Lúcia Santos is a pharmacist, Master in Public Health, presently perusing her PhD degree in Food Security in Coimbra University – Portugal. Her investigation work has been focusing on food security, essentially related to the presence of antimicrobial residues in fish and related consequences on public health. Special focus is being given on the impact of antibiotic use in aquaculture on the global health crisis of antimicrobial resistance.
Abstract
Aquaculture is a fast-growing industry accounting nowadays for almost half of the fish supplies for human consumption, worldwide. The intensive and semiintensive practices used to produce large stocks of fish, in small spaces, originate frequent disease outbreaks and, to control it, the use of antimicrobials, for prophylactic and therapeutic purposes, is a customary practice. The selective pressure exerted by these drugs – usually present in sub-therapeutic doses for prolonged periods, in water and sediments – represent the ideal framework for the emergence and selection of resistant bacterial strains, promoting and stimulating horizontal gene transfer.
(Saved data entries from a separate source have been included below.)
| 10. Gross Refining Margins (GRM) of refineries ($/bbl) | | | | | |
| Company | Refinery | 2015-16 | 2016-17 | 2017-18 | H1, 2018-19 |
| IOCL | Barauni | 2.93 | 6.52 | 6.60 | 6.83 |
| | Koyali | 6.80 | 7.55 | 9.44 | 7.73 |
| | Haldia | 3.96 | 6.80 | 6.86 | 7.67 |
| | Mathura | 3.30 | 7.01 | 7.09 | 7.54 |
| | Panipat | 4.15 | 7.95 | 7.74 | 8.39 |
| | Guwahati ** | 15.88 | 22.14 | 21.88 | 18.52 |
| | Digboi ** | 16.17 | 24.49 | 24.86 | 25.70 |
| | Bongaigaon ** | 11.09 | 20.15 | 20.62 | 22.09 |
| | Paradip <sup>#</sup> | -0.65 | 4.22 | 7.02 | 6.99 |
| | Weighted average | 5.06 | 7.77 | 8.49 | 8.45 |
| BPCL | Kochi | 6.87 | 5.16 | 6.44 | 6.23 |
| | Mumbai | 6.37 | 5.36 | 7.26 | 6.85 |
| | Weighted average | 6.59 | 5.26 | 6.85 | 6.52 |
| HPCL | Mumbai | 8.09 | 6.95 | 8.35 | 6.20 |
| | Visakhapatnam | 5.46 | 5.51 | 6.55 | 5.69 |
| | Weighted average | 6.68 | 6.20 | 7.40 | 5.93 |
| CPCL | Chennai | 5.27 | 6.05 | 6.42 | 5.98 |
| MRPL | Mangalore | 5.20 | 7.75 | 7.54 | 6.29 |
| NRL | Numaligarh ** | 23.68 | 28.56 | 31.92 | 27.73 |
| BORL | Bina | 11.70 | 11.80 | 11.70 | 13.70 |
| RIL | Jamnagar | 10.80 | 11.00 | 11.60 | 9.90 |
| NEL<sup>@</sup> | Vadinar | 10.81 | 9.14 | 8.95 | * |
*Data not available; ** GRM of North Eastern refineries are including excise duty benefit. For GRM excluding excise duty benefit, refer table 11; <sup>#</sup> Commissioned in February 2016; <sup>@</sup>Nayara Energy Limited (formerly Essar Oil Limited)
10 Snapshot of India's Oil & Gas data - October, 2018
Passage of antimicrobial resistant genes and antimicrobial-resistant bacteria from aquatic to terrestrial animal husbandry and to human environments, and vice versa, with detrimental effects on both human and animal health, and also in aquatic ecosystem, is now largely recognized. A global effort must be developed in order to cease antimicrobial overuse in aquaculture, encouraging stakeholders to adopt other disease preventive measures, such as adequate hygiene standards, vaccines or probiotics, among others. Shaping a new path is crucial, in order to contain the increasing threat of antimicrobial resistance. Being antimicrobial resistance a global ecological event, the One Health strategy is the most appropriate way to address and tackle it. As postulated by One Health principle we must recognize that human, animal and environmental health are interconnected, that diseases are transmitted from humans to animals, and vice versa, and must therefore be tackled in both.